Society of the Spectacle

by Guy Debord

120,00

Detroit: Black & Red, 1973. First edition, second printing. 8vo (22×13,5cm), printed card wrappers. Unpaginated 219pp. Text in English. Mild wear to covers with slight rubbbing to spine-ends. Near fine.

 

Guy Debord was a French theorist, cultural critic, artist, filmmaker, and the leading figure of the Situationist International. His book La société du spectacle was published in 1967 and critiques a society that, in his opinion, is increasingly obsessed with images and appearances instead of reality, truth and experience.

One year after Debord published his manifesto, the May 1968 revolts broke out and Situationist slogans could be found on many banners on the streets of Paris, which the Situationists considered their personal success. Guy Debord‘s The Society of the Spectacle is in the tradition of Marxist theory and was published exactly 100 years after Das Kapital. It is a critique of post-war capitalism that had a similar influence on the revolt of 1968 as Horkheimer and Adorno‘s Dialectic of Enlightenment.

This scarce copy is the second printing of the unauthorized English edition of La société du spectacle, published and translated by Fredy Perlman on his Black & Red imprint in Detroit. The first (1970) and second printing (1973) still have the iconic photograph of a movie audience wearing special 3D glasses on the rear cover, which was moved from the back to the front in later editions.

The photo was originally taken by LIFE photographer J.R. Eyerman at the first screening of the film Bwana Devil, directed by Arch Oboler, which was the first full length color 3D motion picture, and was published for the first time in the December 15, 1952 issue of LIFE magazine.
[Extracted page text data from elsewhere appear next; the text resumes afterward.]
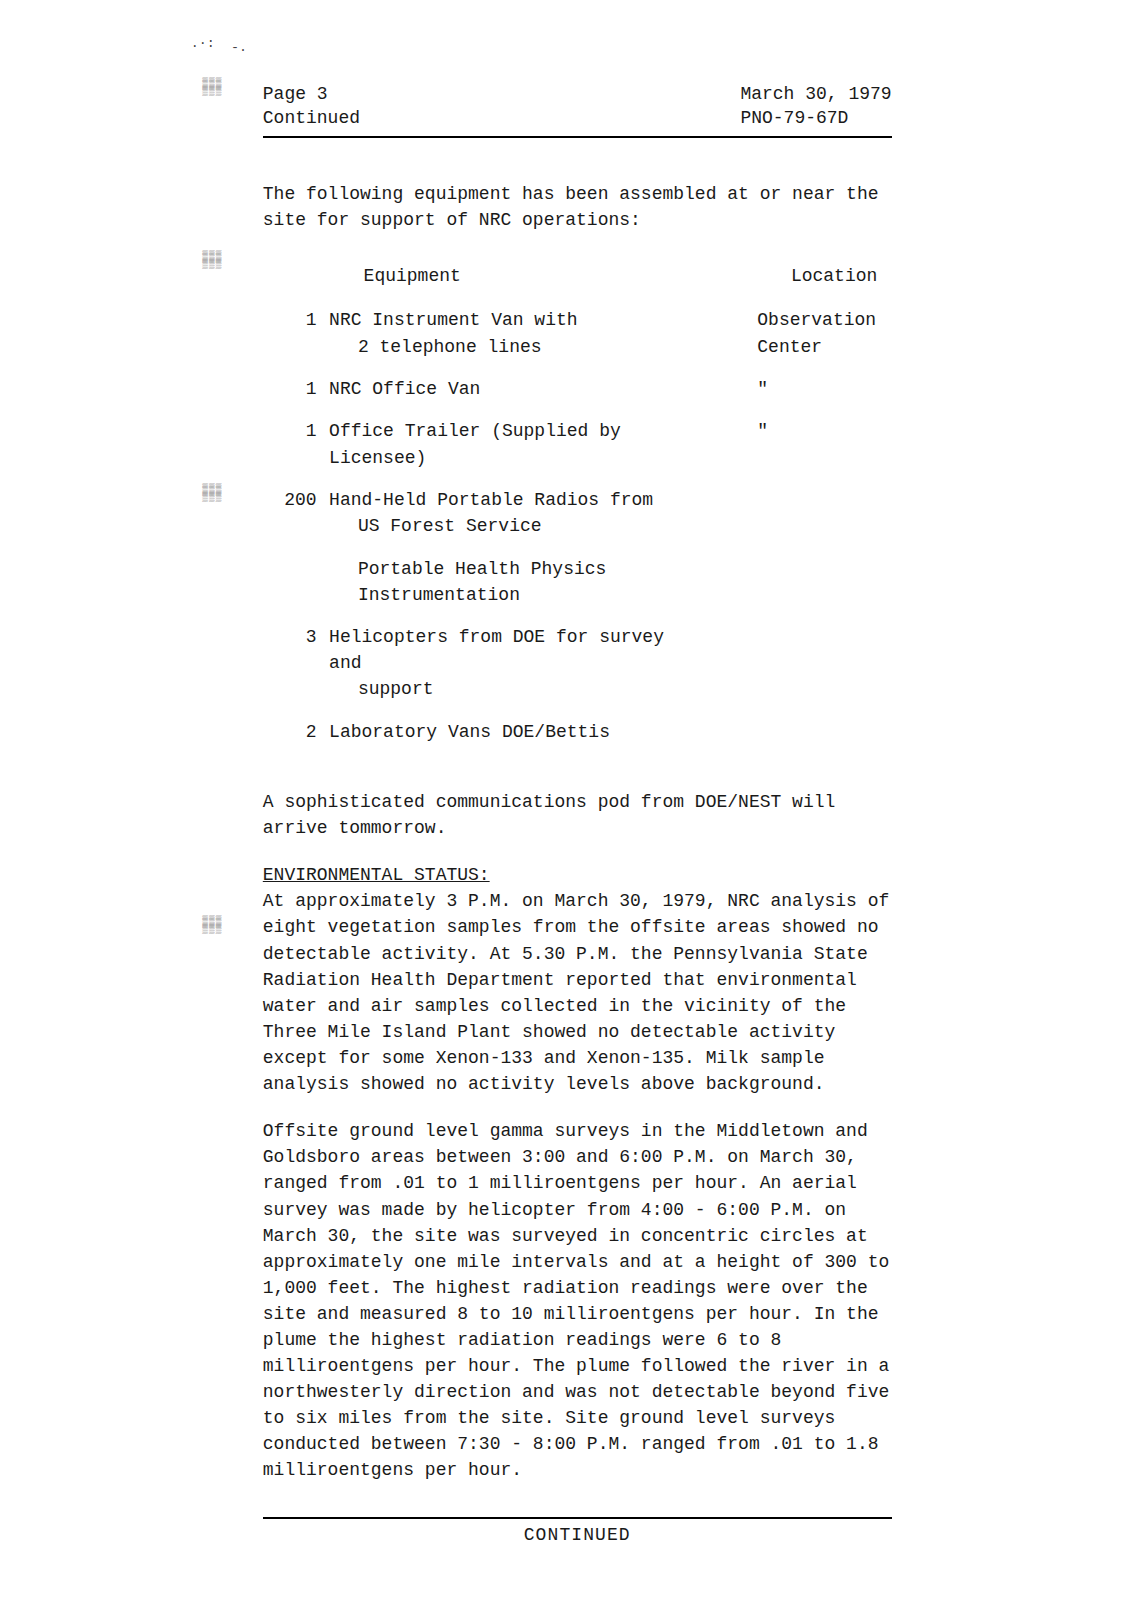.·:
-.
▒▒▒▒▒▒
▒▒▒▒▒▒
▒▒▒▒▒▒
▒▒▒▒▒▒
Page 3 Continued
March 30, 1979 PNO-79-67D
The following equipment has been assembled at or near the site for support of NRC operations:
| Equipment | Location |
| --- | --- |
| 1 | NRC Instrument Van with 2 telephone lines | Observation Center |
| 1 | NRC Office Van | " |
| 1 | Office Trailer (Supplied by Licensee) | " |
| 200 | Hand-Held Portable Radios from US Forest Service | |
| | Portable Health Physics Instrumentation | |
| 3 | Helicopters from DOE for survey and support | |
| 2 | Laboratory Vans DOE/Bettis | |
A sophisticated communications pod from DOE/NEST will arrive tommorrow.
ENVIRONMENTAL STATUS:
At approximately 3 P.M. on March 30, 1979, NRC analysis of eight vegetation samples from the offsite areas showed no detectable activity. At 5.30 P.M. the Pennsylvania State Radiation Health Department reported that environmental water and air samples collected in the vicinity of the Three Mile Island Plant showed no detectable activity except for some Xenon-133 and Xenon-135. Milk sample analysis showed no activity levels above background.
Offsite ground level gamma surveys in the Middletown and Goldsboro areas between 3:00 and 6:00 P.M. on March 30, ranged from .01 to 1 milliroentgens per hour. An aerial survey was made by helicopter from 4:00 - 6:00 P.M. on March 30, the site was surveyed in concentric circles at approximately one mile intervals and at a height of 300 to 1,000 feet. The highest radiation readings were over the site and measured 8 to 10 milliroentgens per hour. In the plume the highest radiation readings were 6 to 8 milliroentgens per hour. The plume followed the river in a northwesterly direction and was not detectable beyond five to six miles from the site. Site ground level surveys conducted between 7:30 - 8:00 P.M. ranged from .01 to 1.8 milliroentgens per hour.
CONTINUED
Thomas Y. Levin wrote in his essay Dismantling the Spectacle: The cinema of Guy Debord »Ciné qua non«: Guy Debord and Filmic Practice as Theory, that

“this picture, taken by J.R. Eyerman, has since become a veritable cliché not only for the alienation of late consumer culture but also for the ten years
following World War II: it appears, for example, on T-Shirts, bags, and buttons as well as on the cover of the brochure that accompanied an exhibition of photographs from LIFE magazine held at the International Center of Photography (New York) and entitled: The Second Decade, 1946-1955.”